*TO DO:* In the lines below, look for "Right". Copy each line where it appears.

*SOURCE DATA:*
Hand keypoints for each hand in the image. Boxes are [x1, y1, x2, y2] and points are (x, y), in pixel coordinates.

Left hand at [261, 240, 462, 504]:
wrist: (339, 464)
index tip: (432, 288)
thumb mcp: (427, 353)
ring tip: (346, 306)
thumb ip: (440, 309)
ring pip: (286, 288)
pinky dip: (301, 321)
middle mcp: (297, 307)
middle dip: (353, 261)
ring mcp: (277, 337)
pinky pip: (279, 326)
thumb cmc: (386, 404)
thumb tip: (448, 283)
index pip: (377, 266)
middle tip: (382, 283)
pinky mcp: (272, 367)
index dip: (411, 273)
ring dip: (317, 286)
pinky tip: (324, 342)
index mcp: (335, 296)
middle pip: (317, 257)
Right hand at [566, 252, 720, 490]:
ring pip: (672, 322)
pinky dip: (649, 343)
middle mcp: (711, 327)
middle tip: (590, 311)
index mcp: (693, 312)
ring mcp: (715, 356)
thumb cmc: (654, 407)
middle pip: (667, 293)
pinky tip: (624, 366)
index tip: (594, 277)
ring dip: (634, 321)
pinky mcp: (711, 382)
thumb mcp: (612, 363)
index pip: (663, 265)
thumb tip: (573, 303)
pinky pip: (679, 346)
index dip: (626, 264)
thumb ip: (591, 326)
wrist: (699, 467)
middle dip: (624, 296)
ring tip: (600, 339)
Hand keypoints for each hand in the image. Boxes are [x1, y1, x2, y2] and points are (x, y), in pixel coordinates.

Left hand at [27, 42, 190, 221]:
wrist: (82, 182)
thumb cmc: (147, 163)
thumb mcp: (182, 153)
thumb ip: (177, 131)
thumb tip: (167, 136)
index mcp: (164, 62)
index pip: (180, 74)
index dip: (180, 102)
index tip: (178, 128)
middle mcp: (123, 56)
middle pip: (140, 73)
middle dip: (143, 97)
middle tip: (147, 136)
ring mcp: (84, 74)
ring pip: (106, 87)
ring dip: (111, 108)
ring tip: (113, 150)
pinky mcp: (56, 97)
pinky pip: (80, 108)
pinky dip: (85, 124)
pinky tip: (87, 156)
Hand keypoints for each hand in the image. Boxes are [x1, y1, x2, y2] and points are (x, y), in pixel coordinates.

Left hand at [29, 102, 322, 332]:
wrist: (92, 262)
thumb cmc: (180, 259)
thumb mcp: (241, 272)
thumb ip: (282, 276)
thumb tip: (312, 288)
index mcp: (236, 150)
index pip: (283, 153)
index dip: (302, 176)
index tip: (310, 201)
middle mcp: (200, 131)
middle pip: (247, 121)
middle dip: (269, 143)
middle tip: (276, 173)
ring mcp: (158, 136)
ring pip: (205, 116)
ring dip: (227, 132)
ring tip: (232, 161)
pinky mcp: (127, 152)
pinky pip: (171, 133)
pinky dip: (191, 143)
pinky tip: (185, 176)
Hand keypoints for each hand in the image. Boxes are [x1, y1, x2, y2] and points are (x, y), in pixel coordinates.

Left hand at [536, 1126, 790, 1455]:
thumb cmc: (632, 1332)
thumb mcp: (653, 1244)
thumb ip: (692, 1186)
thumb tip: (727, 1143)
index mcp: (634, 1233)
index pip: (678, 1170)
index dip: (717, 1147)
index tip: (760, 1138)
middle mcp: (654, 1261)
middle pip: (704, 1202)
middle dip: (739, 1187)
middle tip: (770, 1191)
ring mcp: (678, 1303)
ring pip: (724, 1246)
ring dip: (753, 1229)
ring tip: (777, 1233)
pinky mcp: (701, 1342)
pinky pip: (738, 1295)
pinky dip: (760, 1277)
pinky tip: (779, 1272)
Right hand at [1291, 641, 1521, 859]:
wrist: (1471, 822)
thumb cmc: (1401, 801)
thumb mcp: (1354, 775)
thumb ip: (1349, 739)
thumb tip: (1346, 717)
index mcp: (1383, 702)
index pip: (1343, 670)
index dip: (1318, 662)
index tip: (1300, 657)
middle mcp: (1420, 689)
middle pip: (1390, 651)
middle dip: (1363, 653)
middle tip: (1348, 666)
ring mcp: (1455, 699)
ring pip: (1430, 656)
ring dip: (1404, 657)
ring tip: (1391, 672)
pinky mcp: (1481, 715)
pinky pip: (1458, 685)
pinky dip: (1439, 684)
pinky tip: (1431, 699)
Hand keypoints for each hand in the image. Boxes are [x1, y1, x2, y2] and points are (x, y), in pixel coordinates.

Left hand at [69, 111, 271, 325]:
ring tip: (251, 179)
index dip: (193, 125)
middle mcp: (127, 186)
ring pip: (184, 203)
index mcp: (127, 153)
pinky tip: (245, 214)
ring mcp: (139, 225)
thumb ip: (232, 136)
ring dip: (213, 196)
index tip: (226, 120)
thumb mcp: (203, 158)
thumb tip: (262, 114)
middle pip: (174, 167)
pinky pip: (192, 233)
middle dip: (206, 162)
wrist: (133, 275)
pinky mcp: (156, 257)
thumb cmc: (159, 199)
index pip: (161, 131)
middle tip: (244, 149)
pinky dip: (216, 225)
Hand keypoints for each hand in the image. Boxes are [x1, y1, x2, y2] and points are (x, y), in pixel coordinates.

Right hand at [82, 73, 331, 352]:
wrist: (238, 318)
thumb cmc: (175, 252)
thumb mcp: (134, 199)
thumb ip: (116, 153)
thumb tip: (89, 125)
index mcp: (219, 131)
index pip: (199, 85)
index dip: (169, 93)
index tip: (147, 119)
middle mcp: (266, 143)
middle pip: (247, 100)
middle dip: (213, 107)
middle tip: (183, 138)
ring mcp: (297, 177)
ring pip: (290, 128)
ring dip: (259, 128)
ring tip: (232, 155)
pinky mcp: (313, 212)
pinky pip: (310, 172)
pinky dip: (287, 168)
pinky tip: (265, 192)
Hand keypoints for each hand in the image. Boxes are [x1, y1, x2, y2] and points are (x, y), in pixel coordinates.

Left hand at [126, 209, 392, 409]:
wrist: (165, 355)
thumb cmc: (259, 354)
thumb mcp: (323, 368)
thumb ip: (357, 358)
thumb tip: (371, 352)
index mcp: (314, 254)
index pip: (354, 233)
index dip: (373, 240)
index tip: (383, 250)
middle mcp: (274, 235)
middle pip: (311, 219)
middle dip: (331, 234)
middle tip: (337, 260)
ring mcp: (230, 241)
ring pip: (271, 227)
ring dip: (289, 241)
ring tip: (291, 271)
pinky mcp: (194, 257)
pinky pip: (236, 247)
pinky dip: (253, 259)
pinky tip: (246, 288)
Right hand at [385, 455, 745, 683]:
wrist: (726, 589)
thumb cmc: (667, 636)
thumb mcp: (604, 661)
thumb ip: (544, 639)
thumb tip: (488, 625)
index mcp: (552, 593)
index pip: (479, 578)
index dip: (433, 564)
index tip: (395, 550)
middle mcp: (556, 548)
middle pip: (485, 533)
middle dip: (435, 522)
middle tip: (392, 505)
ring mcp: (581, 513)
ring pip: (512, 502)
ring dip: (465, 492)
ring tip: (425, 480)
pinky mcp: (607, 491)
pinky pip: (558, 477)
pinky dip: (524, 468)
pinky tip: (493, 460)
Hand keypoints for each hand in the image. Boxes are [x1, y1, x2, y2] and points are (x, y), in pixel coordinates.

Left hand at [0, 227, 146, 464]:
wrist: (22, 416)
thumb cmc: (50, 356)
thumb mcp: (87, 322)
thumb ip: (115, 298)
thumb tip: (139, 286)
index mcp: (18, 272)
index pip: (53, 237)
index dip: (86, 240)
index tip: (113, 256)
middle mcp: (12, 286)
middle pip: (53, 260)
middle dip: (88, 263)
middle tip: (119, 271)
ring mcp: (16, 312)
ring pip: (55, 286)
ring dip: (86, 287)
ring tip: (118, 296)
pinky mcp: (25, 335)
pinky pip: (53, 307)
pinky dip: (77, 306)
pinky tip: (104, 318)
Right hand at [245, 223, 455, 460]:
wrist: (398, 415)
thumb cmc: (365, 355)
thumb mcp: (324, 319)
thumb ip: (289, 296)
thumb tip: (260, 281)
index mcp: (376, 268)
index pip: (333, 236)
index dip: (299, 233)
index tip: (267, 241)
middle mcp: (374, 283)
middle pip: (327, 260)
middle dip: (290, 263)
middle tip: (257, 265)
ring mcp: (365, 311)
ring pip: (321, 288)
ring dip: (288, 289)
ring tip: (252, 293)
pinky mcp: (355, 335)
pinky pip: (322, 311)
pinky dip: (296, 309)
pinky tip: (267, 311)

*WRITTEN SOLUTION:*
Right hand at [566, 252, 720, 490]:
Right hand at [1291, 641, 1521, 859]:
Right hand at [82, 73, 331, 352]:
Right hand at [385, 455, 745, 683]:
Right hand at [245, 223, 455, 460]:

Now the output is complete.